Hydrogen Generation From Residuum | AIChE

Hydrogen Generation From Residuum

Type

Conference Presentation

Conference Type

AIChE Spring Meeting and Global Congress on Process Safety

Presentation Date

May 1, 2013

Duration

30 minutes

Skill Level

Advanced

PDHs

0.50

Refineries in the U.S. are processing increasingly heavy sour crudes that contain metals, sulfur, and high molecular weight aromatic hydrocarbons.  Many sour crude oils originate in the Western Hemisphere, including heavy crudes from Venezuela, southern California, and the oil sands in Canada.  Processing and upgrading these heavy feedstocks requires considerable hydrogen, but unfortunately revamping or installing new hydrogen capacity with conventional technologies such as steam methane reforming or petroleum coke gasification can be prohibitively expensive.

TDA Research Inc. is developing a new technology that will allow hydrogen to be produced in refineries at a cost that is considerably lower than hydrogen produced from conventional technologies or purchasing hydrogen from a third party.  This technology converts “bottom of the barrel” residuum into hydrogen.  In TDA’s process, residuum is steam reformed over nickel based catalysts to produce hydrogen without catalyst deactivation and without the need for an oxygen plant; this greatly expands the range of feedstocks that can be used to generate hydrogen.  We can steam reform residuum over nickel based catalysts without catalyst deactivation because the system uses a fluidized bed with periodic catalyst regeneration with air.  The process is essentially chemical looping steam reforming.  Residuum and steam are fed into a fluidized bed reactor containing Ni steam reforming catalyst at 870°C to generate syngas (CO + H2).  Because the process uses contact times on the order of minutes, not enough carbon builds up on the catalyst to cause irreversible deactivation.  The catalyst is then regenerated by burning the coke with air.  In the laboratory, this is done using a single reactor with a nitrogen purge between reforming and regeneration steps; however, in an industrial setting, a circulating fluidized bed system would be used that would be somewhat similar to the early ESSO catalytic cracking reactors.  Burning off the coke in the regenerator reheats the catalyst to about 900°C for the next reforming step (a small amount of residuum, heavy oil or other fuel can be added to the regenerator to increase the temperature if there is not enough coke on the catalyst).   The hot nickel catalyst returning to the reforming reactor is present as NiO but is quickly reduced to active nickel metal by the hydrocarbons in the feed. 

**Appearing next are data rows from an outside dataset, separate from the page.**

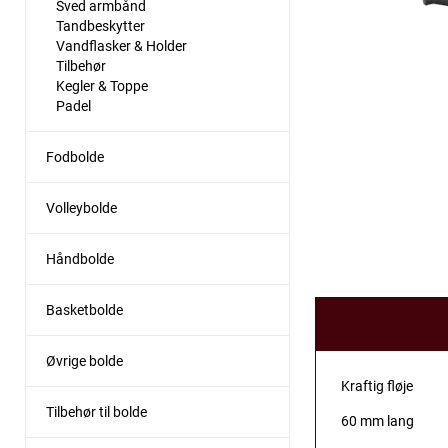
Sved armbånd
Tandbeskytter
Vandflasker & Holder
Tilbehør
Kegler & Toppe
Padel
Fodbolde
Volleybolde
Håndbolde
Basketbolde
Øvrige bolde
Kraftig fløje
Tilbehør til bolde
60 mm lang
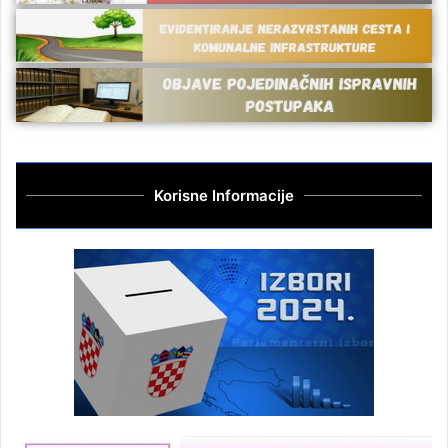
Korisne Informacije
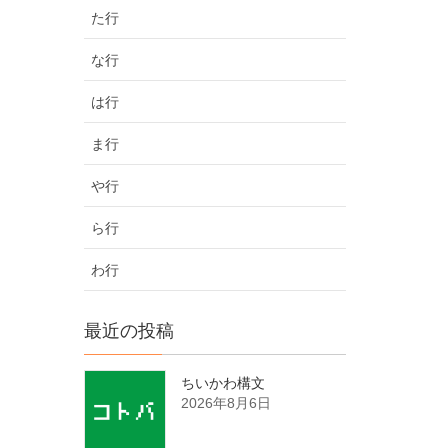
た行
な行
は行
ま行
や行
ら行
わ行
最近の投稿
ちいかわ構文
2026年8月6日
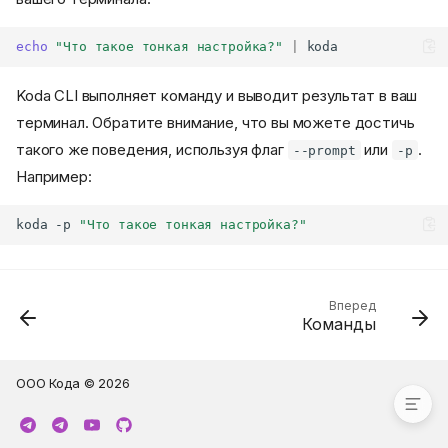
echo
"Что такое тонкая настройка?"
|
Koda CLI выполняет команду и выводит результат в ваш
терминал. Обратите внимание, что вы можете достичь
такого же поведения, используя флаг
или
.
--prompt
-p
Например:
koda
-p
"Что такое тонкая настройка?"
Вперед
Команды
Навигация по этому разделу
Неинтерактивный режим
ООО Кода © 2026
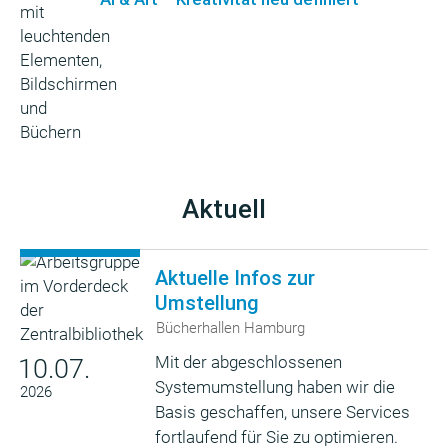
Aktuell
Aktuelle Infos zur
Umstellung
Bücherhallen Hamburg
Mit der abgeschlossenen
10.07.
Systemumstellung haben wir die
2026
Basis geschaffen, unsere Services
fortlaufend für Sie zu optimieren.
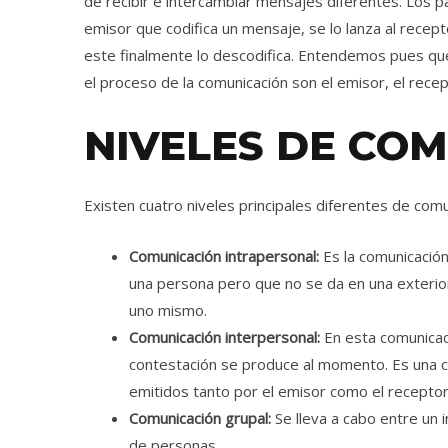
de recibir e intercambiar mensajes diferentes. Los 
emisor que codifica un mensaje, se lo lanza al recep
este finalmente lo descodifica. Entendemos pues q
el proceso de la comunicación son el emisor, el recept
NIVELES DE CO
Existen cuatro niveles principales diferentes de comu
Comunicación intrapersonal:
Es la comunicación 
una persona pero que no se da en una exterior
uno mismo.
Comunicación interpersonal:
En esta comunicac
contestación se produce al momento. Es una c
emitidos tanto por el emisor como el receptor
Comunicación grupal:
Se lleva a cabo entre un 
de personas.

TDA has conducted an extensive series of tests with atmospheric tower bottoms (ATB) and two types of vacuum tower bottoms (VTB).  Both VTB samples were solids at room temperature and were heated to be able to feed them into the laboratory reactor.  With ATB, it was possible to operate with steam to carbon (s/c) ratios as low as 5.  VTB required somewhat higher steam/carbon ratios (6-8).  No catalyst deactivation has been observed with ATB or the lighter of the two VTB samples in that no change in product selectivity or yield was observed over 100+ cycles.  We are currently investigating other catalysts and a very heavy VTB as well as conducting long term testing (hundreds of cycles).